Accordingly, the decision of the Tax Court is in all respects affirmed.
Section 1033(a), 26 U.S.C. § 1033(a) (1954), in general pertains to the non-recognition of gain attributable to certain involuntary conversions at the taxpayer's election
Taxpayer asserts, however, that his failure to declare these items as income constituted an election on his part to apply the nonrecognition provisions of § 1033 (a) to such income. We agree. A taxpayer need not make an affirmative election regarding the nonrecognition of gain under § 1033(a) of the 1954 Code. The regulations explicitly state that a failure to include gain on an involuntary conversion in gross income reported on a tax return will be deemed an election to have the nonrecognition provisions of § 1033 (a) apply. Treas.Reg. § 1.1033(a)-2(c) (2)
Section 1033(c) provides:
"* * * In the case of property purchased by the taxpayer in a transaction described in subsection (a) (3) which resulted in the nonrecognition of any part of the gain realized as the result of a compulsory or involuntary conversion, the basis shall be the cost of such property decreased in the amount of the gain not so recognized; * * *"

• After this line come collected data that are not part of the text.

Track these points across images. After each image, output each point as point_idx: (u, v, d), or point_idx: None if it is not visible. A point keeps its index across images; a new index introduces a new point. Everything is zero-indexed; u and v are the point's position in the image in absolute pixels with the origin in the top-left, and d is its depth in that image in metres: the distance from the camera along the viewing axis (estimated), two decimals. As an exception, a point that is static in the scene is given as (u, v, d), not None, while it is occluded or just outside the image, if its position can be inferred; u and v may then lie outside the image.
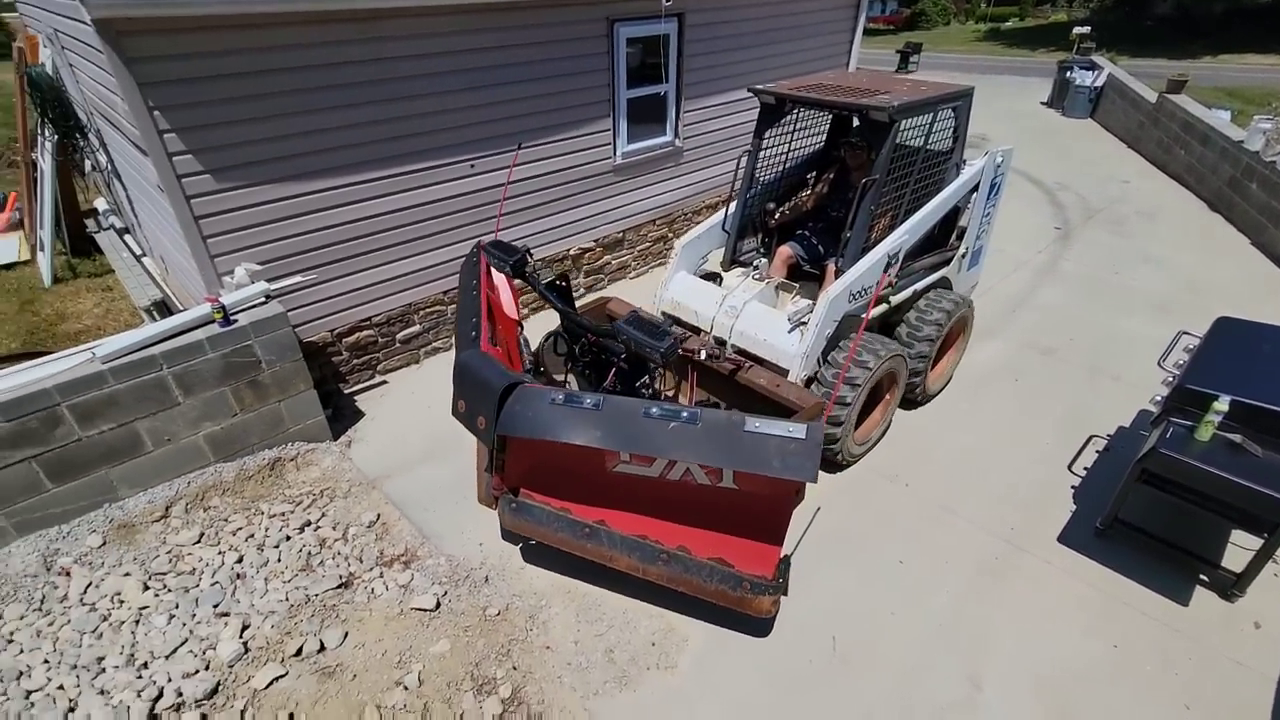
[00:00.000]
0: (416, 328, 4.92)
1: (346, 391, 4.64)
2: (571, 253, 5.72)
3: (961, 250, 4.39)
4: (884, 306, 3.91)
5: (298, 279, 4.00)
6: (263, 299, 3.70)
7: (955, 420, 4.31)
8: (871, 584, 3.18)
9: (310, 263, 4.13)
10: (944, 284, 4.40)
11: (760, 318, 3.73)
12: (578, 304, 4.11)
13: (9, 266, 6.58)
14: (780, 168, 4.41)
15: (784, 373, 3.56)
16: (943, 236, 4.38)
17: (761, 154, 4.21)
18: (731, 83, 6.14)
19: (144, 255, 5.99)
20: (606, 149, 5.48)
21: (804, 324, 3.51)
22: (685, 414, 2.47)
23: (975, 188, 4.21)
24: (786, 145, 4.37)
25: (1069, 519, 3.52)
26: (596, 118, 5.27)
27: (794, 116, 4.26)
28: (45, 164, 6.03)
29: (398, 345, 4.87)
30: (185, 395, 3.47)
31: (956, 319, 4.17)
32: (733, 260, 4.35)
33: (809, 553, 3.31)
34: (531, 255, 3.55)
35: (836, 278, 3.61)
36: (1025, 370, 4.81)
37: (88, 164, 6.05)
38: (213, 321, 3.48)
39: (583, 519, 2.88)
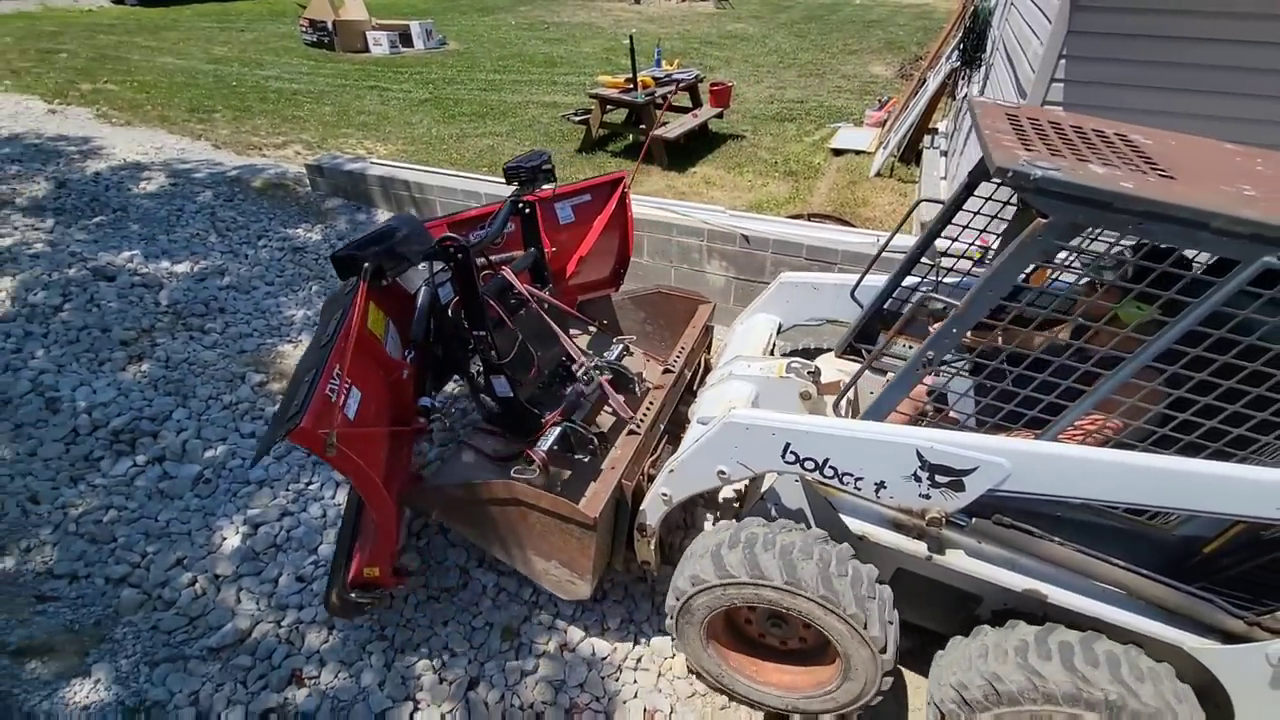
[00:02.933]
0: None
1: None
2: None
3: None
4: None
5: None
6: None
7: None
8: None
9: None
10: (1171, 655, 1.91)
11: (718, 400, 2.63)
12: None
13: (858, 152, 8.44)
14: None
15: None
16: None
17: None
18: None
19: (944, 178, 6.76)
20: None
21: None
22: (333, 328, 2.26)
23: None
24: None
25: None
26: None
27: None
28: (932, 84, 7.19)
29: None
30: (909, 304, 3.97)
31: None
32: (850, 348, 2.94)
33: None
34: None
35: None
36: None
37: (961, 91, 6.91)
38: (973, 259, 3.73)
39: None
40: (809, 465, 2.08)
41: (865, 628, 2.07)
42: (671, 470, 2.35)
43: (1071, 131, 1.93)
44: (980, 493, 1.89)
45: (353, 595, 2.43)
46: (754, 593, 2.16)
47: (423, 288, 2.68)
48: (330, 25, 12.17)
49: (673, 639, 2.53)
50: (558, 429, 2.80)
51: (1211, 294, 1.56)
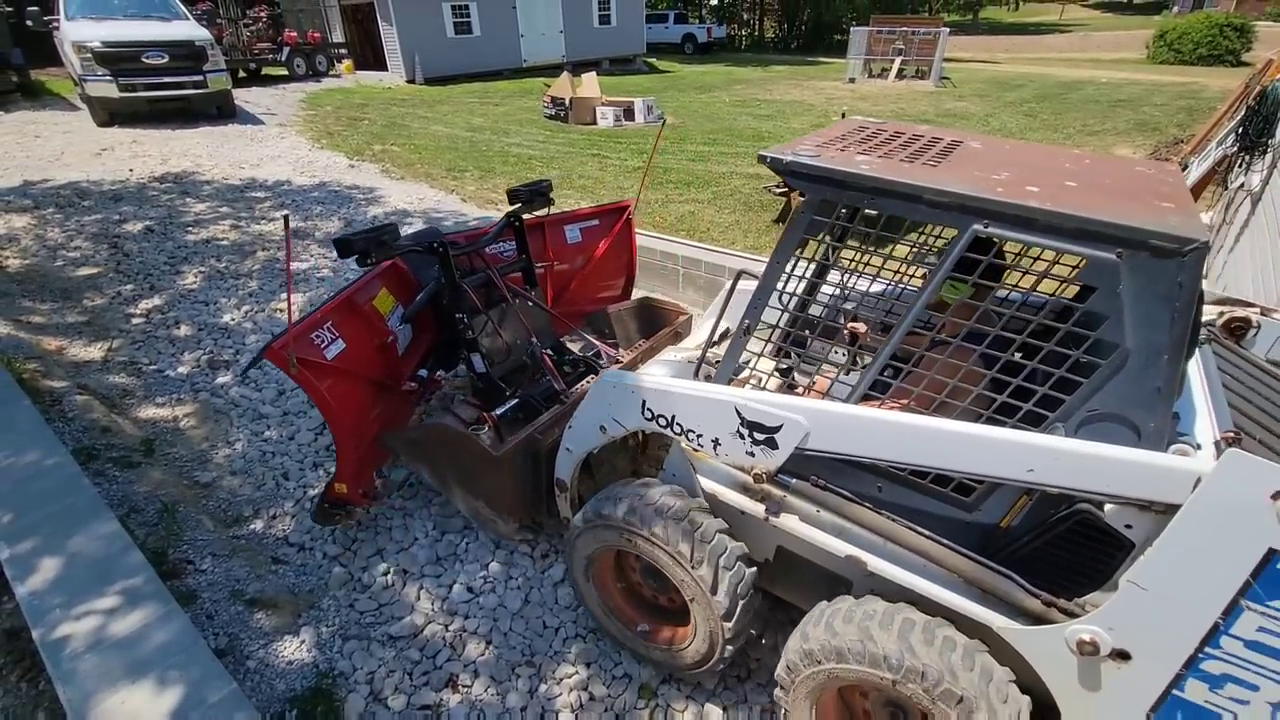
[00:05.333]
0: None
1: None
2: None
3: None
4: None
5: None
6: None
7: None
8: None
9: None
10: (983, 635, 1.96)
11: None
12: None
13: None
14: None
15: None
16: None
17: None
18: None
19: (1204, 276, 5.79)
20: None
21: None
22: None
23: None
24: None
25: None
26: None
27: None
28: (1196, 170, 6.29)
29: None
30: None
31: None
32: (779, 349, 2.67)
33: None
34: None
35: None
36: None
37: (1236, 181, 5.97)
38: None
39: None
40: (662, 421, 2.36)
41: (694, 566, 2.26)
42: (570, 426, 2.70)
43: (903, 137, 2.23)
44: (791, 449, 2.10)
45: (328, 506, 3.16)
46: (605, 533, 2.49)
47: (432, 281, 3.40)
48: (568, 101, 13.82)
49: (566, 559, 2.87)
50: (516, 400, 3.33)
51: (943, 262, 1.79)
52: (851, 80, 20.49)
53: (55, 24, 11.74)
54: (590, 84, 14.24)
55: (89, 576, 2.69)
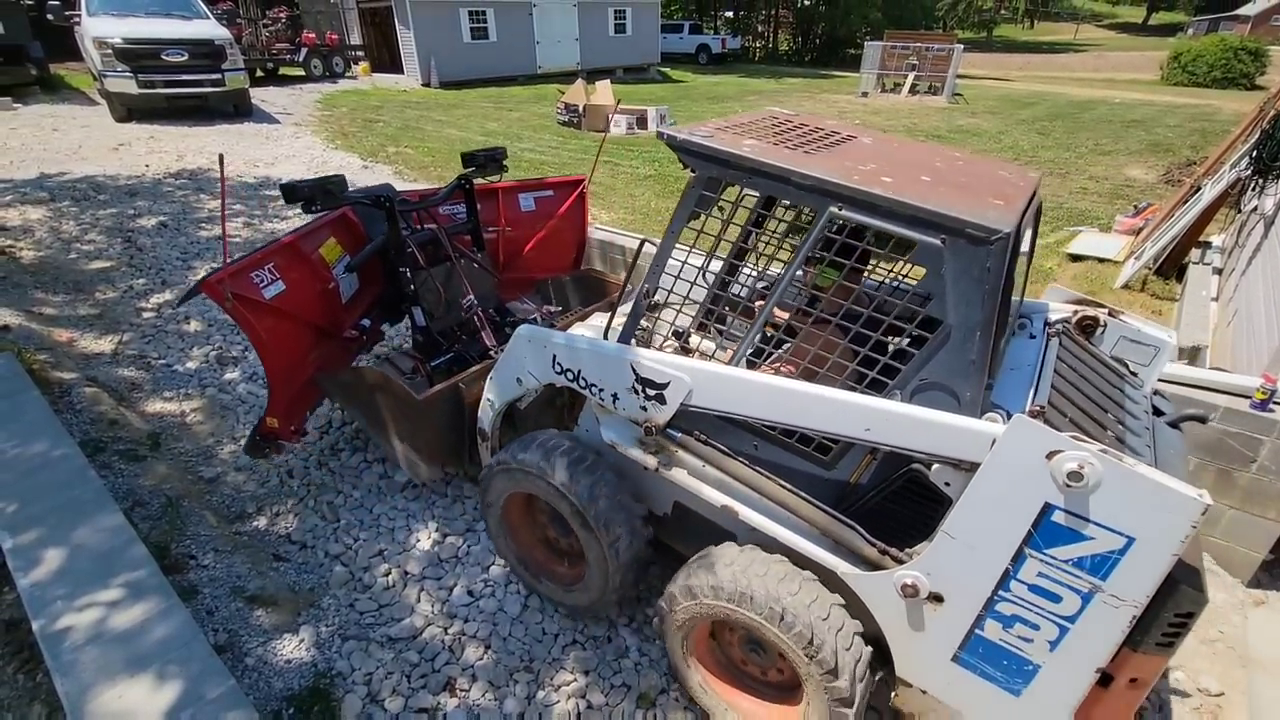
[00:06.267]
0: None
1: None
2: None
3: None
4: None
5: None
6: (1327, 410, 3.01)
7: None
8: None
9: None
10: (828, 578, 2.26)
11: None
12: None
13: (1102, 260, 7.54)
14: None
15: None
16: None
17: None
18: None
19: (1215, 299, 5.74)
20: None
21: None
22: None
23: None
24: None
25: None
26: None
27: None
28: (1209, 192, 6.26)
29: None
30: (1155, 440, 3.37)
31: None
32: (701, 324, 2.64)
33: None
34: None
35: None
36: None
37: (1250, 204, 5.94)
38: (1249, 398, 3.11)
39: None
40: (569, 376, 2.53)
41: (577, 496, 2.48)
42: (491, 378, 2.90)
43: (803, 130, 2.43)
44: (677, 404, 2.28)
45: (259, 439, 3.30)
46: (510, 476, 2.70)
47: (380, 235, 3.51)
48: (581, 108, 13.89)
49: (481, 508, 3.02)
50: (451, 353, 3.51)
51: (805, 242, 1.99)
52: (864, 94, 20.52)
53: (76, 19, 11.88)
54: (604, 92, 14.31)
55: (92, 569, 2.70)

The record discloses that taxpayer executed the warranty deed in 1959 at the request of his attorney, and not at the request of the condemning authorities. To allow taxpayer to determine by his own unilateral action, as the record suggests, when title passes in order to fix the date of the "sale or exchange" and the realization of gain would effectively circumvent the provisions of § 1033(a) (3) (B) (i)
Section 1033(a) (3) (A) provides in pertinent part:
"Nonrecognition of gain. — If the taxpayer, * * * for the purpose of replacing the property so converted, purchases other property * * *, at the election of the taxpayer [recognition of] the gain shall be [deferred]." (Emphasis added).